-------- Supplied entries
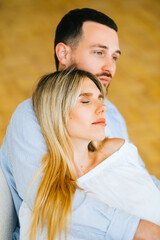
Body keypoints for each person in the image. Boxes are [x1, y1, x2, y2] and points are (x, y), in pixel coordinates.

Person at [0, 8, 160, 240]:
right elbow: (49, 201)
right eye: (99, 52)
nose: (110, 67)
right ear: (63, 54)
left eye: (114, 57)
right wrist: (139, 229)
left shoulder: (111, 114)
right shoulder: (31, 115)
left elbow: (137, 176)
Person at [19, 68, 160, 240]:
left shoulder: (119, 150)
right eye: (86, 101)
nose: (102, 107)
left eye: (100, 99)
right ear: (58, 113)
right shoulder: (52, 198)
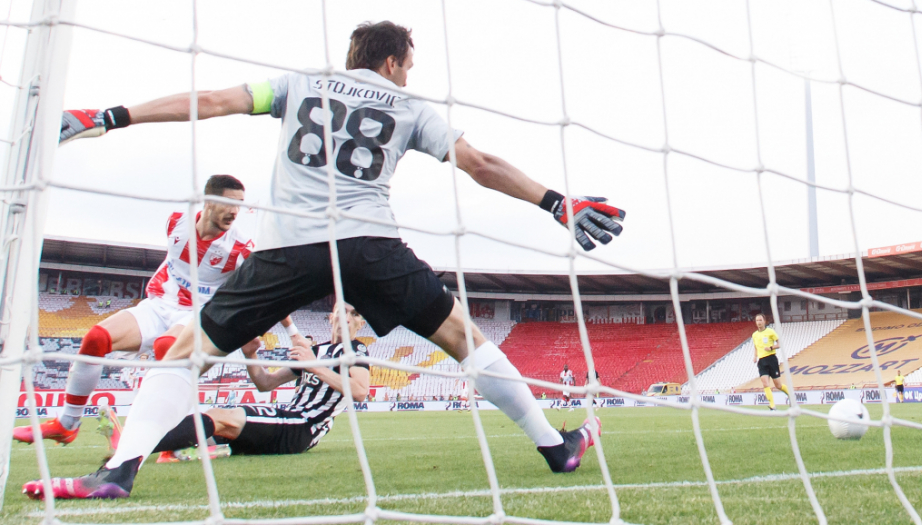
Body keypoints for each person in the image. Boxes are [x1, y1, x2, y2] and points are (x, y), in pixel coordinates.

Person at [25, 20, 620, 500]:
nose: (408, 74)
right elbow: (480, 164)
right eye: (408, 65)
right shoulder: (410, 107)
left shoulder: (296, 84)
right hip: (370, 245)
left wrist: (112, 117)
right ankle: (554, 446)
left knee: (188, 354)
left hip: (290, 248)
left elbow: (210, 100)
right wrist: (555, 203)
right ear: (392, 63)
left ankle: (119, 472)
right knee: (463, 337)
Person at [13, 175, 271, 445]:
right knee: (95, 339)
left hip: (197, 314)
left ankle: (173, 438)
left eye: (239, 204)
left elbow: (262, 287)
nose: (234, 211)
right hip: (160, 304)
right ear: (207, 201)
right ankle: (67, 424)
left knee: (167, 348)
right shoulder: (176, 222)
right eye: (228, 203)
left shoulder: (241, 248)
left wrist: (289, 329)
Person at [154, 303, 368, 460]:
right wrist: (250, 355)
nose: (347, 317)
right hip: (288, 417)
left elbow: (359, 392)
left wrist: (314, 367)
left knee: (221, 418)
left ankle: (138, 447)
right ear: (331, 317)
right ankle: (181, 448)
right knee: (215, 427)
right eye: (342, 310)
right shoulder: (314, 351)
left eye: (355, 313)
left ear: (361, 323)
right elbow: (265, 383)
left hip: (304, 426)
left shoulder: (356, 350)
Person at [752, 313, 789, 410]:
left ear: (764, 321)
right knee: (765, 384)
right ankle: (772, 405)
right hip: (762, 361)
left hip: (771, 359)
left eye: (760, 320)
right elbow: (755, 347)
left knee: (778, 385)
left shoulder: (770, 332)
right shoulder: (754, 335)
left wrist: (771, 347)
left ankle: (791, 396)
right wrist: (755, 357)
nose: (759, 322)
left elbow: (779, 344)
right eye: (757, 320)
----------------
=== The problem ===
Beginning with the line that has "right ankle: (772, 405)", set down every line of the entries above through the final one, unchanged.

=== Answer to this problem ===
right ankle: (772, 405)
right hip: (762, 361)
left hip: (771, 359)
left eye: (760, 320)
right elbow: (755, 347)
left knee: (778, 385)
left shoulder: (770, 332)
right shoulder: (754, 335)
left wrist: (771, 347)
left ankle: (791, 396)
right wrist: (755, 357)
nose: (759, 322)
left elbow: (779, 344)
right eye: (757, 320)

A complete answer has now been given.